On the other hand, the data read control unit 7 receives the supplied note length data "8".
'' is counted down, and when it reaches 0, the address counter is incremented by 1 to 0002, and the next timing signal S is output. The time from the start to the end of the down count in the data read control section 7 corresponds to the length of one note, that is, it is equal to the total time of the times Tc and Tα shown in FIG. 3 Φ). When the address signal [0002J is supplied to the musical tone data storage section 2, the musical tone data storage section 2Fi receives the newly specified address JO.
OO2J pitch data [DraJ and note length data "4" are supplied to each section. Thereby, the speech signals of "u" and "a" are synthesized in the speech synthesizer 5 in the same manner as in the case described above, and the pitch indicated by the song is determined based on this synthesized speech signal.

The sound "raah" is pronounced for a period of time corresponding to a quarter note.

Thereafter, in the same manner, automatic performance of the musical piece using the scale name voice is performed based on the musical tone data sequentially read out from the musical tone data storage section 2.

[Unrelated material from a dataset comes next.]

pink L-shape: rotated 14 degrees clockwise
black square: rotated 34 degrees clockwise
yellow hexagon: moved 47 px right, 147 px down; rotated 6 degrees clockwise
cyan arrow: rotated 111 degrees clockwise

As explained above, according to the present invention, scale name sound signals are synthesized based on consonant sound data, vowel sound data, and pitch data. It is possible to synthesize and pronounce famous sounds. Further, according to the present invention, since the audio signal corresponding to the vowel audio data is synthesized for the time determined by the note length data, it is possible to produce a temporal scale name sound that is equal to the length of the musical tone.

[Brief explanation of the drawing]

FIG. 1 is a block diagram showing the configuration of an embodiment of the present invention.
FIG. 2 is a diagram showing an example of a song written on the card user, and FIG. 3 is a diagram showing an example of a song written in the card person. FIG. 3 is an explanatory diagram illustrating data output timing of the vowel data transfer control section 8. FIG. 2. Musical tone data storage unit, 3... Scale name consonant data memory, 4... Scale name vowel data memory, G... Speech synthesis means. Applicant: Nippon Musical Instruments Manufacturing Co., Ltd.

Claims (2)

[Claims] (1) A musical tone data 0 storage section that stores pitch data and note length data for each musical tone of a song, a scale name consonant data memory that stores scale name consonant audio data, and a scale name consonant audio data that stores scale name vowel audio data. It is equipped with a scale vowel data memory to be stored, and a voice synthesis means, and the scale name consonant data memory and the scale name vowel data memory are configured to perform pitch data based on pitch data supplied from the tone data storage section. Output consonant audio data and vowel audio data corresponding to pitch data, respectively.
The voice synthesis means synthesizes a voice signal based on consonant voice data and vowel voice data output from the scale name consonant data memory and scale name vowel data memory, respectively, and pitch data supplied from the musical tone data storage section. An electronic audio instrument characterized by: (2) The electronic voice musical instrument according to claim 1, wherein the voice synthesis means synthesizes the voice signal corresponding to the vowel voice data for a time determined by the note length data.